Gnaneswara Rao

Personal information
- Full name: Yalaka Gnaneswara Rao
- Born: 25 August 1984 (age 42) Visakhapatnam, Andhra Pradesh, India
- Batting: Right-handed
- Bowling: Right arm medium
- Role: All-rounder
- Relations: Venugopal Rao (brother)

Domestic team information
- 2000/01–present: Andhra
- 2011: Kochi Tuskers Kerala
- FC debut: 1 November 2000 Andhra v Kerala
- Last FC: 25 December 2007 Andhra v Bengal
- LA debut: 7 January 2004 Andhra v Goa
- Last LA: 26 March 2008 South Zone v West Zone

Career statistics
| Competition | FC | LA | T20 |
| Matches | 44 | 40 | 23 |
| Runs scored | 1592 | 994 | 429 |
| Batting average | 23.76 | 28.40 | 22.57 |
| 100s/50s | 1/12 | 1/7 | 0/3 |
| Top score | 111 | 159* | 71* |
| Balls bowled | 1108 | 616 | 114 |
| Wickets | 22 | 18 | 1 |
| Bowling average | 23.18 | 28.33 | 162.00 |
| 5 wickets in innings | 1 | 0 | 0 |
| 10 wickets in match | 0 | 0 | 0 |
| Best bowling | 5/16 | 3/42 | 1/18 |
| Catches/stumpings | 27/– | 25/– | 9/– |
- Source: ESPNcricinfo, 22 May 2013

= Gnaneswara Rao (cricketer) =

Indian cricketer (born 1984)

Yalaka Gnaneswara Rao (born 25 August 1984) is an Indian cricketer.

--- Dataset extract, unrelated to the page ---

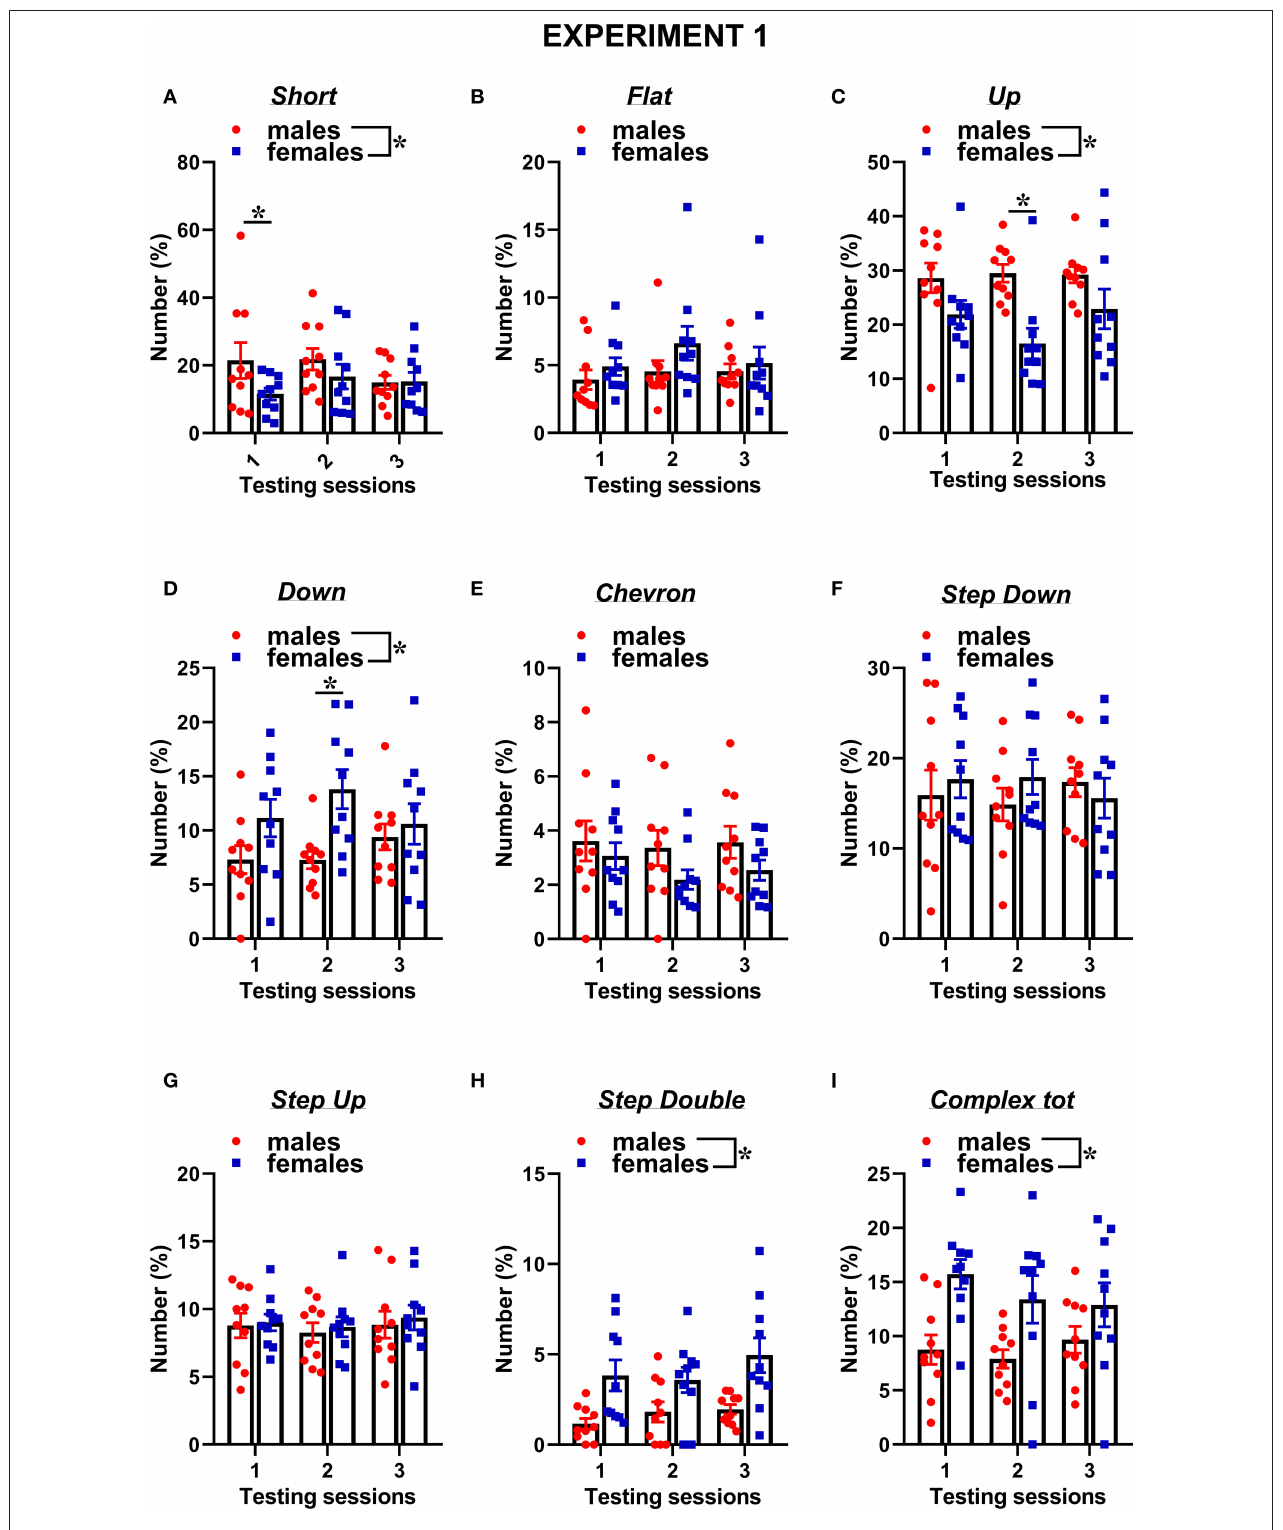
FIGURE 3 | Sex differences in ultrasonic call types in experiment 1 (same pre-testing isolation). (A–I) The different call types were automatically classified as detailed in Figure 1 . Complex tot = complex 3 + complex 4 + complex 5. Data are expressed as percentages over the total number of USVs for each sex and session. Data are mean ± SEM. N = 10 for each sex. * p < 0.05. * Refers to a nonsignificant tendency (0.05 < p ≤ 0.09). Sex differences are reported as * in each graph legend when a significant main effect of sex was detected in the absence of any interaction with testing session.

He is a right-handed batsman and right-arm medium pace bowler. He made his first-class debut in the 2000/01 season and was also a member of Kochi Tuskers Kerala in 2011 IPL season. He also captained India Under-19 cricket team in its tour of England which included future international cricketers like Ambati Rayudu, Suresh Raina, Irfan Pathan, and Timil Patel. His older brother, Venugopal Rao played international cricket for India.